Exposição à fumaça pode agravar doenças pulmonares e aumentar a procura por atendimento de urgência

Muito presentes nas comemorações juninas, as fogueiras fazem parte da tradição em diversas cidades pernambucanas. No entanto, para crianças que convivem com doenças respiratórias, a fumaça gerada pela queima da madeira pode representar um fator de risco importante à saúde.
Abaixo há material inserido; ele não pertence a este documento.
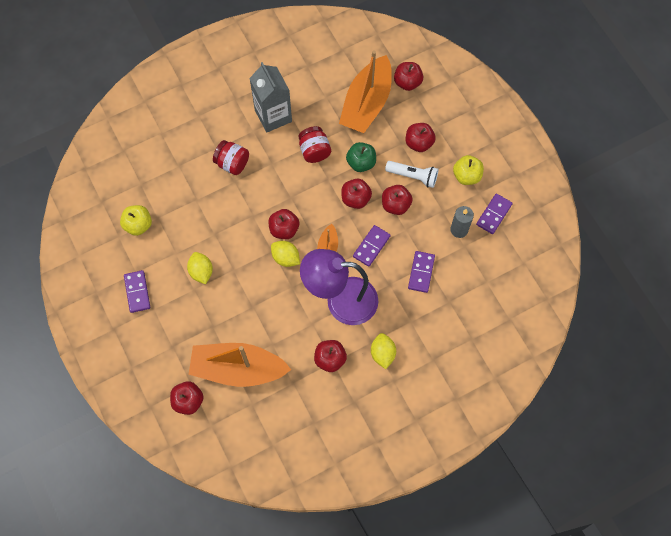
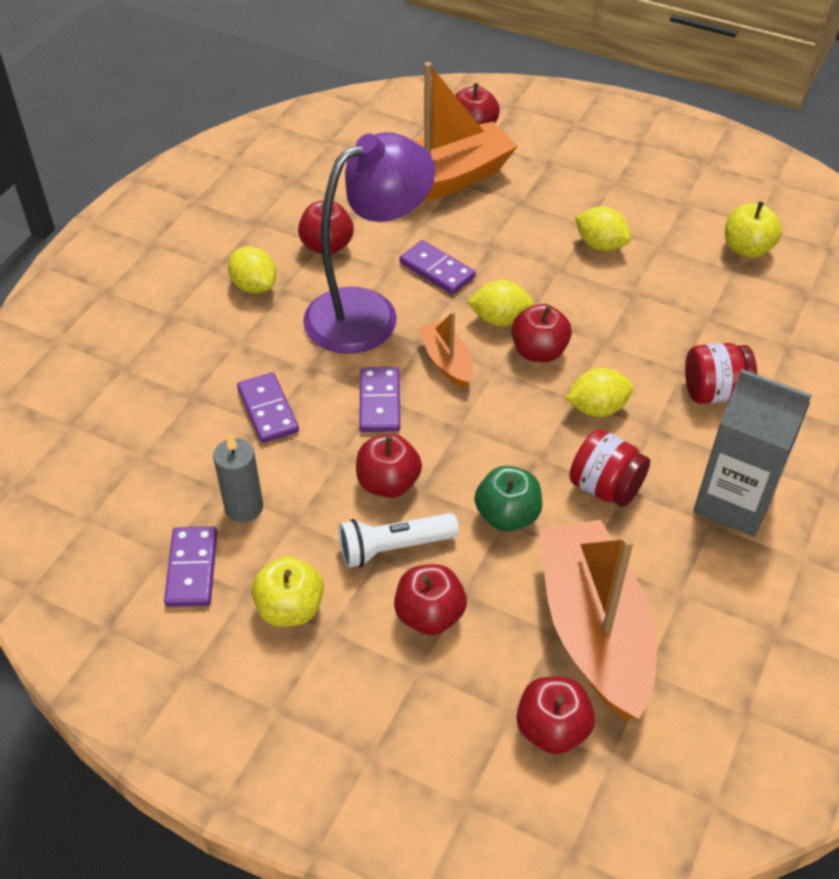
camera: 145 degrees right, 20 degrees down
purple domino [124,270,150,313] -> purple domino moved to [400,240,476,294]
red apple [341,179,372,209] -> none
none -> yellow lemon [565,367,634,417]

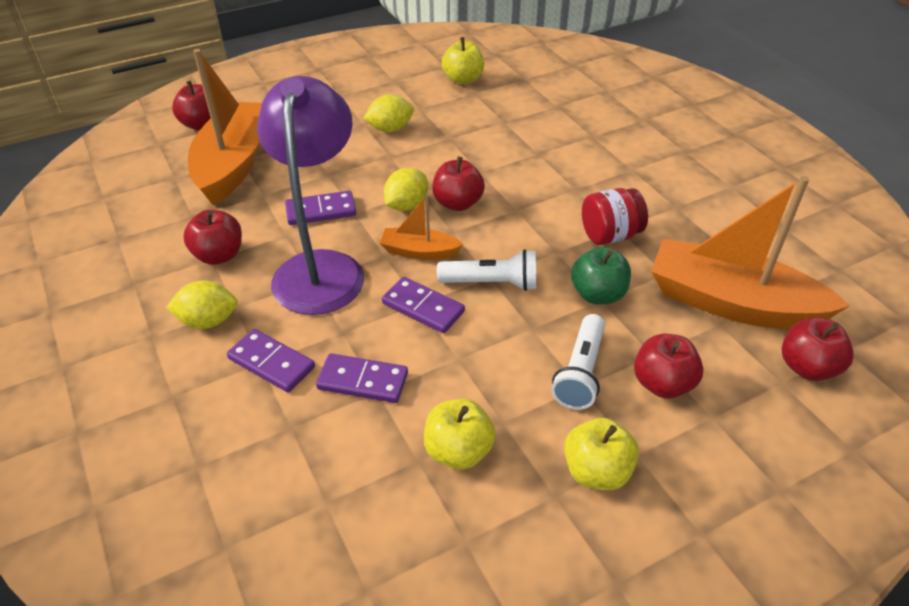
camera: 55 degrees left, 5 degrees down
purple domino [164,526,217,607] -> purple domino moved to [227,329,315,393]
grey candle [213,434,263,522] -> yellow apple [424,399,496,470]
red apple [356,434,422,498] -> none
yellow lemon [565,367,634,417] -> none
red jar [685,343,757,404] -> none
grey carton [693,369,812,537] -> none
none -> white flashlight [437,249,536,291]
Além de provocar irritação nas vias aéreas, a exposição pode desencadear crises respiratórias e, em alguns casos, exigir atendimento médico de emergência.

De acordo com o pneumopediatra Rafael Aureliano, do Hospital da Criança do Recife (HCR) Antonio Carlos Figueira, a fumaça contém partículas que conseguem alcançar regiões mais profundas do sistema respiratório, causando desconforto e agravando condições já existentes.

Segundo o especialista, crianças com asma e outras doenças pulmonares podem apresentar sintomas como falta de ar, cansaço, tosse e chiado no peito após contato com a fumaça. Dependendo da intensidade da exposição, pode ser necessário utilizar medicação de resgate ou até buscar assistência médica urgente.

O médico ressalta que pacientes com doenças respiratórias crônicas tendem a ser mais vulneráveis aos efeitos da fumaça. Entre os grupos que merecem atenção especial estão crianças com asma, fibrose cística, bronquiolite obliterante, hipertensão pulmonar, doença pulmonar obstrutiva crônica (DPOC), além de pessoas com imunodeficiências associadas a comprometimentos pulmonares.

Os responsáveis devem ficar atentos a sinais como tosse persistente, respiração acelerada, chiado no peito e cansaço excessivo. Em situações mais graves, a criança pode demonstrar dificuldade para respirar, com esforço visível na movimentação das costelas e da musculatura do pescoço.

Para reduzir os riscos durante os festejos, a orientação é evitar ambientes com grande concentração de fumaça e limitar o tempo de exposição. Também é fundamental manter os cuidados já recomendados pelo pediatra, como a lavagem nasal, o uso correto das medicações de rotina e o cumprimento do plano de ação estabelecido para eventuais crises respiratórias.

Caso os sintomas se agravem ou não apresentem melhora após as medidas indicadas pelo médico, a recomendação é procurar rapidamente um serviço de urgência, como UPAs, policlínicas ou hospitais com pronto-atendimento.